After Marshal Piłsudski's death in 1935, the Institute decided to concentrate on documenting his life, emphasizing his political and military careers. With support from Marchall Smigły-Rydz (the new commander-in-chief of the Polish forces) and Gen. Tadeusz Kasprzycki, the Institute relocated to larger, new premises adjoining the army headquarters on Aleje Ujazdowskie in Warsaw. At that time (on 15 November 1935), it was also renamed The Józef Piłsudski Institute for Research in Modern History of Poland. On 17 December 1936, a government decree granted the Institute tax-exempt and educational status, measures of significant benefit in providing added impetus to the institute's mission and activities. Walery Sławek became the new president of the institute's board of directors, with Leon Wasilewski and Artur Śliwiński vice-presidents.

Between 1929 and 1939, several prominent members of the institute (Hipolit Śliwinski, Teodor Furgalski, Boguslaw Miedzinski, Roman Górecki and Wacław Jędrzejewicz) were instrumental in securing crucial historical records and documentation. Over the time the institute's collection grew to 40,000 volumes, prints, appeals, posters, newspapers and magazines, photographs and period memorabilia. In the final years before World War II, the institute also embarked on supplementing its archives by conducting extensive personal interviews with former legionnaires.

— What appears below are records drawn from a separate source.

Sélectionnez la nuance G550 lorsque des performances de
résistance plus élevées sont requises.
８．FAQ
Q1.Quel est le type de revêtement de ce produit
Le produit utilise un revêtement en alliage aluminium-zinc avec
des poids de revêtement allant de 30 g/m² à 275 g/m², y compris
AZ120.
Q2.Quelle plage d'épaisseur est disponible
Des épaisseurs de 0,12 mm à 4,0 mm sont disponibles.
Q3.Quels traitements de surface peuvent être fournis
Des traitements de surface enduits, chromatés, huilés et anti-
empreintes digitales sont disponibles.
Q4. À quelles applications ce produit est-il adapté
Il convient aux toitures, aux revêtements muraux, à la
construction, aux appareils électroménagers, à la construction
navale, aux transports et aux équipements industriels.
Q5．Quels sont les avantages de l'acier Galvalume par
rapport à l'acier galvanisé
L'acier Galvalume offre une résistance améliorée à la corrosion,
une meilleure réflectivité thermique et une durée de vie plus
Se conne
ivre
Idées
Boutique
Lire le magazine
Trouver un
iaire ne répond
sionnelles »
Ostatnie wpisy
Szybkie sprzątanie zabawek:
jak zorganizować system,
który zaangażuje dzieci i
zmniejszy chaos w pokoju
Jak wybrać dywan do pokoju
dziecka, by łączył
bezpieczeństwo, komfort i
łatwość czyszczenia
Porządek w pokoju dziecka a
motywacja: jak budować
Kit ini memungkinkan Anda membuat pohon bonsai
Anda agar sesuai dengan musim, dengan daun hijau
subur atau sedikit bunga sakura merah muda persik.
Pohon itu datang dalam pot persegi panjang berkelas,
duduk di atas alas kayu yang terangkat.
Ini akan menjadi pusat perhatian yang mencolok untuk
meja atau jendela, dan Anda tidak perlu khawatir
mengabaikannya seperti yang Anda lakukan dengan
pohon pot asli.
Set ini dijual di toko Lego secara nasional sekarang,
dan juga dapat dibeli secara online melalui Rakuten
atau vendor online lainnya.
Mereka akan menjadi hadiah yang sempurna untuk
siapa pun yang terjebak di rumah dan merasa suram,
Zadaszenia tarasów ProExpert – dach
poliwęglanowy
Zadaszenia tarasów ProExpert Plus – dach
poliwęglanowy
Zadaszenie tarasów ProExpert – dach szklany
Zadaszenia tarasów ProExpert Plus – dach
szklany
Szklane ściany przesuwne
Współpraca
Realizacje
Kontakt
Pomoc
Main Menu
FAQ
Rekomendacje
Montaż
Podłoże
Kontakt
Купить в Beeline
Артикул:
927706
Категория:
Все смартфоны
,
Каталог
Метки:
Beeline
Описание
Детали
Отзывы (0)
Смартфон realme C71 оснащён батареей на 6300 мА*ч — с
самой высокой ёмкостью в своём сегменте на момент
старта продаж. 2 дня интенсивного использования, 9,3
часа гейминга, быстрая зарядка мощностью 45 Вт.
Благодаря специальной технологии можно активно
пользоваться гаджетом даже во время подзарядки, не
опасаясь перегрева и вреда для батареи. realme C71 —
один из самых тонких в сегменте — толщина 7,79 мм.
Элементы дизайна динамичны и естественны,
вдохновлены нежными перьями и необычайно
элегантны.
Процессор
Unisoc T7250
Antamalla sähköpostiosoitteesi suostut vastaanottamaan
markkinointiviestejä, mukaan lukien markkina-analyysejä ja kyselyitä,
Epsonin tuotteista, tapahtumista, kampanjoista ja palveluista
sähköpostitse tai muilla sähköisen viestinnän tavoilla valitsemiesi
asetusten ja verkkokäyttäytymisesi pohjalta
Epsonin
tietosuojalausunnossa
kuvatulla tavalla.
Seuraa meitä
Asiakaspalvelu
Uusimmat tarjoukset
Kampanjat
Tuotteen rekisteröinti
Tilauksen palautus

From 1932 to 1939 the Institute Archives were led by Wanda Kiedrzynska, Waclaw Gasiorowski and Adam Englert. The pressing need to secure historic records over this period and time dedicated to the institute's publishing ventures, however, cut into time dedicated to archival management. As a result, at the dawn of World War II on 1 September 1939 the institute's archives were not fully indexed.